LaborPress

May 5, 2014

The UFT and Mayor announce 9-year, preliminary budget.
The UFT and Mayor announce 9-year, preliminary contract.
By Marc Bussanich 

New York, NY—The United Federation of Teachers, whose members have been working without a contract for five years, announced with Mayor Bill de Blasio at City Hall on Thursday a new, 9-year contract that has to pass muster with the union’s 200,000 members and the Municipal Labor Committee. Video of UFT Presser at City Hall

Under the proposal, teachers would receive similar raises to those that had been granted by the Bloomberg administration to much of the city workforce of 4 percent each for 2009 and 2010, according to the Mayor’s office. The wage increases will be disbursed in increments from 2015 to 2020. To help sell the contract to the membership, the contract includes a $1,000 ratification payment to each full in-service teacher.

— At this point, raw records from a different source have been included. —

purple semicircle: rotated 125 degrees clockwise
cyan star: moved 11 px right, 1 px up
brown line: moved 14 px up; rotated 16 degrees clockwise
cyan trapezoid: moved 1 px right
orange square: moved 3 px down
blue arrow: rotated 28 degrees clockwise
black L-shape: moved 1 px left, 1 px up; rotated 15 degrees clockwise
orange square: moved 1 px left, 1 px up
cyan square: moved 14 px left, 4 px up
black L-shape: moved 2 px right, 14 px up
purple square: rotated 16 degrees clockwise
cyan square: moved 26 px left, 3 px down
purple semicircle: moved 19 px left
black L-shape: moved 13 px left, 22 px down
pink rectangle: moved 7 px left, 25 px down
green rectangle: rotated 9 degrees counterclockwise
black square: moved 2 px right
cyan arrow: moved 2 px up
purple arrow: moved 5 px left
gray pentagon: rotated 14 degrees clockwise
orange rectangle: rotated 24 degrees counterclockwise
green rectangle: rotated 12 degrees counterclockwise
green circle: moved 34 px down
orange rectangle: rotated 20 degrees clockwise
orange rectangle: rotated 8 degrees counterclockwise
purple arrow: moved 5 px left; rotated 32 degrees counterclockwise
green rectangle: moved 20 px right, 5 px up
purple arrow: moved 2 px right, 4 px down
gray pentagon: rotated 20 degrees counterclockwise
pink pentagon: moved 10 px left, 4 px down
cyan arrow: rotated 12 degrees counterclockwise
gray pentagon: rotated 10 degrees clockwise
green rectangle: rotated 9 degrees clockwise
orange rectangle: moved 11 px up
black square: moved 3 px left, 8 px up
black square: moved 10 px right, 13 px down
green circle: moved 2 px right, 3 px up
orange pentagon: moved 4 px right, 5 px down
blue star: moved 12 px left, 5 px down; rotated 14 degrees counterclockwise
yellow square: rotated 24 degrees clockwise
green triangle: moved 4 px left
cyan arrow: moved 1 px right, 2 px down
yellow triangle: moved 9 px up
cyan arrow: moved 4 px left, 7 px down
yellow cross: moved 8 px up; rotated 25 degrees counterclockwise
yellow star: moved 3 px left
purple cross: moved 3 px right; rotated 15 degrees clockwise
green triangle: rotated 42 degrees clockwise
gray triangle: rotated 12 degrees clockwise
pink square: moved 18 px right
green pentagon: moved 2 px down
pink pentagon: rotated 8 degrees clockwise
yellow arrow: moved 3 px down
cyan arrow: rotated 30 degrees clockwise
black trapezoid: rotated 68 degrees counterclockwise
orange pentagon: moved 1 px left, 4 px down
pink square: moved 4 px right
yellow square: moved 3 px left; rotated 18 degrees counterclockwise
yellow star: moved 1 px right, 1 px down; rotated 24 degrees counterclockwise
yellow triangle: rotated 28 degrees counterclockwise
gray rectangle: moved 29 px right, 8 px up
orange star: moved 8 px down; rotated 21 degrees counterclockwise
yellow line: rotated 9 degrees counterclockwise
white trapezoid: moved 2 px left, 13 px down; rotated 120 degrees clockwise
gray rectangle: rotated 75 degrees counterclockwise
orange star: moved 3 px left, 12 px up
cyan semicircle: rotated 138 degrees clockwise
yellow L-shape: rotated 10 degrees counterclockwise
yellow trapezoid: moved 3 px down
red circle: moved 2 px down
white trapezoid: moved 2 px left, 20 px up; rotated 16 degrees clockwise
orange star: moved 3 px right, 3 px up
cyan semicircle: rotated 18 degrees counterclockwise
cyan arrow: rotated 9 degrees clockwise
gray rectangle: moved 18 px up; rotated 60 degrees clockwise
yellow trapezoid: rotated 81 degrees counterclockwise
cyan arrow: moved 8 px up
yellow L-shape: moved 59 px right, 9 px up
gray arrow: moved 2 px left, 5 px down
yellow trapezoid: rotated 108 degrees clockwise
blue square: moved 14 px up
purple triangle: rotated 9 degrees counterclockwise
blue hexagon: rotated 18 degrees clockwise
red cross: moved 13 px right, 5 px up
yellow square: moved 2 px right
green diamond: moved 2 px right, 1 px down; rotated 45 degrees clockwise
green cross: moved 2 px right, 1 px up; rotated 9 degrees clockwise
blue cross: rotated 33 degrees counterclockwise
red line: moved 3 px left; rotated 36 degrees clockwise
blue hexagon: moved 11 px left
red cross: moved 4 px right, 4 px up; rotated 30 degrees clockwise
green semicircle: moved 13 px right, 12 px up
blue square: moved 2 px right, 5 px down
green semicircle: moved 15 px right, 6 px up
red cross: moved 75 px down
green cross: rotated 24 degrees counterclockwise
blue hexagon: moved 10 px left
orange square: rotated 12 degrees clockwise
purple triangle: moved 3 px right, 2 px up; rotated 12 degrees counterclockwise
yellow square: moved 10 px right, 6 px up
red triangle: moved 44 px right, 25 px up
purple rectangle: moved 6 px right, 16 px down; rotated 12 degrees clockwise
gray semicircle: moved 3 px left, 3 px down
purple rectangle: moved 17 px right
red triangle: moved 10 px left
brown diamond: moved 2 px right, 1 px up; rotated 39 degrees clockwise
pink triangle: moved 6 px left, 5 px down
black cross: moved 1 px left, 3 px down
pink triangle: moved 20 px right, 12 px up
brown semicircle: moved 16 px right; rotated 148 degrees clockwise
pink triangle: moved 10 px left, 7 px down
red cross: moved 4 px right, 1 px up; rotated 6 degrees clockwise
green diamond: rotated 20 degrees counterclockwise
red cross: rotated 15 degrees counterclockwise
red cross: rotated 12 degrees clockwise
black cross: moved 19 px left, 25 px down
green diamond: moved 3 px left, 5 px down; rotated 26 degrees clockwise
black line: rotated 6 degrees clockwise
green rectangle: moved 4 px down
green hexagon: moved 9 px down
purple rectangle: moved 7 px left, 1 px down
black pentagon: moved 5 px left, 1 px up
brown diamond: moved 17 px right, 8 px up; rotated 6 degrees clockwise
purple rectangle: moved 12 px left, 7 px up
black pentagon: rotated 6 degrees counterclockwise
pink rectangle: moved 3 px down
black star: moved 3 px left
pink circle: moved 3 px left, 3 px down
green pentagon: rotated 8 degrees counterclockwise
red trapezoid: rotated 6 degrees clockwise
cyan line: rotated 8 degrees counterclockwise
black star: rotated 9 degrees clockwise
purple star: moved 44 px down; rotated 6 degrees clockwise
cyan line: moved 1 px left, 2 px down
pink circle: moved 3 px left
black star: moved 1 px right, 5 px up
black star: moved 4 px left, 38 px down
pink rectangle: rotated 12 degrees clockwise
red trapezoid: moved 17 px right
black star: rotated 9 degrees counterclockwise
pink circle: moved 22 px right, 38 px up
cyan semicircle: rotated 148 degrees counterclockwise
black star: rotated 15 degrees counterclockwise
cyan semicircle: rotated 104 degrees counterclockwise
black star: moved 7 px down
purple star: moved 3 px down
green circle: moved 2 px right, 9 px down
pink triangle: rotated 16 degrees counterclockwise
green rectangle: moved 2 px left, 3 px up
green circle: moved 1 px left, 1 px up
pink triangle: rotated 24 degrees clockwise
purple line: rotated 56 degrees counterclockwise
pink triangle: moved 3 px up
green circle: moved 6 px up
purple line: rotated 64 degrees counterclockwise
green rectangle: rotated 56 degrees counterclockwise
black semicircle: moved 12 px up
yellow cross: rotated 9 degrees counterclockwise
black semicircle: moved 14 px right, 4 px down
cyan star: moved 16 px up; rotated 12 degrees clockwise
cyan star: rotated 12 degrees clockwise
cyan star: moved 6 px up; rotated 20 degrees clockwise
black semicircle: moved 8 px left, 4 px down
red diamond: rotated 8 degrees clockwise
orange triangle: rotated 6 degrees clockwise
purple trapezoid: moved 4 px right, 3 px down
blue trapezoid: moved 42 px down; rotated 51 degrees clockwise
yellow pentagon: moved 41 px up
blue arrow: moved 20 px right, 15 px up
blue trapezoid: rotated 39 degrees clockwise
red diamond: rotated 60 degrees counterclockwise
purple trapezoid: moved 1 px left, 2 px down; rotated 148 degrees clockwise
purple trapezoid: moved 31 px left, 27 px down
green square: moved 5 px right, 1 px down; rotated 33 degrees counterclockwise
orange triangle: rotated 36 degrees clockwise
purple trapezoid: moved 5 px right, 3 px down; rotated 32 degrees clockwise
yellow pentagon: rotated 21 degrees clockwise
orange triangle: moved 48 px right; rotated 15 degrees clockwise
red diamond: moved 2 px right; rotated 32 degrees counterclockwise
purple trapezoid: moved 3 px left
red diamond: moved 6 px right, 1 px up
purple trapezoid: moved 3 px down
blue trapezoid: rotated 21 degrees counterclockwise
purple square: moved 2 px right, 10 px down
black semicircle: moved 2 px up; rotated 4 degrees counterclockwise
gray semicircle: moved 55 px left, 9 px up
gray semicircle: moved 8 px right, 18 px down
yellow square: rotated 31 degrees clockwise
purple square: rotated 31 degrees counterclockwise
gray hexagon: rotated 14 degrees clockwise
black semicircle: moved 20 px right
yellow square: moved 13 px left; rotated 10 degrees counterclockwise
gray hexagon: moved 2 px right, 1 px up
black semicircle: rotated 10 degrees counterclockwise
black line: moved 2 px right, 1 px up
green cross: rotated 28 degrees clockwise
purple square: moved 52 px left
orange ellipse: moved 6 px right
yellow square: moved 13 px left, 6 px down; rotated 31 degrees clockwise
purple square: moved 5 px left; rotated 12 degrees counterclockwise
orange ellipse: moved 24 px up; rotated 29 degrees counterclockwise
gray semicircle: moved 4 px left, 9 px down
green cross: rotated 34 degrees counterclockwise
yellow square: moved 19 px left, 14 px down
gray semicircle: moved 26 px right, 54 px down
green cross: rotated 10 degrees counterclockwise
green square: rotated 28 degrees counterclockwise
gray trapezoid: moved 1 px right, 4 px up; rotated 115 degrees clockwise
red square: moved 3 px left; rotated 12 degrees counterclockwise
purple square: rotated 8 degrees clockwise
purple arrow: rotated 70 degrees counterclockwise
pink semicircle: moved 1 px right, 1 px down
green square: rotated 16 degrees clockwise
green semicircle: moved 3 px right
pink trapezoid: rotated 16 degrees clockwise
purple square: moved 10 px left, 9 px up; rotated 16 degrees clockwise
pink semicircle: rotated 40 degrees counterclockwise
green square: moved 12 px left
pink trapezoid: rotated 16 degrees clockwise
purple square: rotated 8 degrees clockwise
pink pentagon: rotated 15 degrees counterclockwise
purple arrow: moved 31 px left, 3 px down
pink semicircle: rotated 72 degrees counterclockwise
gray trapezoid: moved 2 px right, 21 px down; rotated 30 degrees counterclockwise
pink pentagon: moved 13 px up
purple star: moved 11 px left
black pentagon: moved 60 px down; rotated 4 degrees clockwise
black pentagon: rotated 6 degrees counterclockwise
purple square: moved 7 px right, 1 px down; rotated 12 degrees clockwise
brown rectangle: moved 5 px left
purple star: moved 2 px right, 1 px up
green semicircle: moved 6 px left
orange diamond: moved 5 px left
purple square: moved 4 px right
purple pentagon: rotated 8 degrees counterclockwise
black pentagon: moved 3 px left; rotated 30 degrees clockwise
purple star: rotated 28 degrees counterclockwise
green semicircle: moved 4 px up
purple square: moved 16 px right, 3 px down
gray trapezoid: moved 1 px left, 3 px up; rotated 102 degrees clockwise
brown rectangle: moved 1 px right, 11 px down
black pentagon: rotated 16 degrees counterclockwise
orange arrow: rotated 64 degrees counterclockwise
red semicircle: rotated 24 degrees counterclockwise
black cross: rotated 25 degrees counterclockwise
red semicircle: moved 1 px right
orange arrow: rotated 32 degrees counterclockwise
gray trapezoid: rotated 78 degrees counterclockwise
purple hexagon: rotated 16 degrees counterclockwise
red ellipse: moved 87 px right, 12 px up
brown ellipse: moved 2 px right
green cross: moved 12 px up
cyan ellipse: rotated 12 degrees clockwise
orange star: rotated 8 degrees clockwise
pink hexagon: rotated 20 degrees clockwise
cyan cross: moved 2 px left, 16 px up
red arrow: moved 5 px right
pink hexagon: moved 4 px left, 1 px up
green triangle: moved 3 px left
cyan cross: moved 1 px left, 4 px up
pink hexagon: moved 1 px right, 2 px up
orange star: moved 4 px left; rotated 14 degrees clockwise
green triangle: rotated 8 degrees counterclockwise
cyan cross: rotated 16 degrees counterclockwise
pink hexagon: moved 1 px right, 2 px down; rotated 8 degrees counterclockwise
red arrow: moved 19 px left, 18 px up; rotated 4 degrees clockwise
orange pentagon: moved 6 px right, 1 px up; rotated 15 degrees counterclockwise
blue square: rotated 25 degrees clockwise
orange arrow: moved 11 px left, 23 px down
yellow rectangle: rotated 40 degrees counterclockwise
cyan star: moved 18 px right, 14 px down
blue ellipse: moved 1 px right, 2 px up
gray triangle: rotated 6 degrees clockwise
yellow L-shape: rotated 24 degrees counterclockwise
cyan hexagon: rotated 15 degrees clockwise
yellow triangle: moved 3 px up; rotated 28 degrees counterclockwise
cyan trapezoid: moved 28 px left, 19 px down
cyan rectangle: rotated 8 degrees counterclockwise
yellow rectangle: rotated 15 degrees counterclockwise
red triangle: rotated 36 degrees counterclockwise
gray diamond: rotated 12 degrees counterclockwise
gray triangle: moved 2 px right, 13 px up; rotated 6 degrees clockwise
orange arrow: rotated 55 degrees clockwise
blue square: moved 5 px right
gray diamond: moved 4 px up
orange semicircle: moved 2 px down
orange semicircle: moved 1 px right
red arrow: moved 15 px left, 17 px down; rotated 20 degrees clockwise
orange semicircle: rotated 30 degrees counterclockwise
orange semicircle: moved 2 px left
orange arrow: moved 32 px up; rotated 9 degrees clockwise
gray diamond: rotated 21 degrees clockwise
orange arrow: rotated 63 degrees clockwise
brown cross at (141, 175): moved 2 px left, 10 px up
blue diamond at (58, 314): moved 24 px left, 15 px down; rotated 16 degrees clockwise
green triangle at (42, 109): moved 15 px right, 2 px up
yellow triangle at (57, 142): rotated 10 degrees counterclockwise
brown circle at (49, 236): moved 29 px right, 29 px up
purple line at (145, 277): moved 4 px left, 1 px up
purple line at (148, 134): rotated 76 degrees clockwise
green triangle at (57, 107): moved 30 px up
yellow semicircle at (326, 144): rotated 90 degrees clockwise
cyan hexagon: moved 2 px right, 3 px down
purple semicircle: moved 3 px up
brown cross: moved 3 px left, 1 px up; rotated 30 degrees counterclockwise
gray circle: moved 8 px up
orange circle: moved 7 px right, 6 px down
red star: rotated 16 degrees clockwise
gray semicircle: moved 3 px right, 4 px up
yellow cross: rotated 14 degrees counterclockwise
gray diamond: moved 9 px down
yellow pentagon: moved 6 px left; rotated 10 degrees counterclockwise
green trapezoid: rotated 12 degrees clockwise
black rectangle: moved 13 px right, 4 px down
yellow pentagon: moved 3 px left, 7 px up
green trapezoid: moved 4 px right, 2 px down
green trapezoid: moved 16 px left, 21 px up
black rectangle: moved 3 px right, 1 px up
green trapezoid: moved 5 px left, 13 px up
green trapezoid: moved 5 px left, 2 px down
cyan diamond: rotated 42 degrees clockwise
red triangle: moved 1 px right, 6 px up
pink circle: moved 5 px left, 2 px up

Robert Linn, the city’s Director of Labor Relations, explained during the presser that the city will be able to afford retroactive pay and wage increases vis-à-vis significant health care cost reductions.

“We negotiated a deal that agrees that over four years going forward—FY 2015, 2016, 2017 and 2018—we will reach savings in health care of specific targets. If it’s applied city wide, it would save $400 million in the first year, then $700 million, then $1 billion and then $1.43 billion,” said Linn.

The preliminary agreement, should it be ratified, would serve as the model for other city unions to bargain for. But one hitch to the preliminary agreement is that the majority of the city unions who make up the MLC have to vote too on whether they want their own members to accept significant health care increases. If the MLC votes no to the proposal, then the agreement is nullified.

But Michael Mulgrew, the UFT’s prez, said in a video interview he feels pretty good that the MLC will ratify.

“I will work with my colleagues in labor, but I am very optimistic going in,” said Mulgrew.

The wage increments call for a 1 percent raise for May 2013 and a 1 percent raise for May 2014. Then a 1 percent raise in May 2015, followed by raises of 1.5 percent, 2.5 percent and 3 percent in 2016, 2017 and 2018, respectively.

The 9-year contract would begin, retroactively, on November 1, 2009 and expire on October 31, 2018.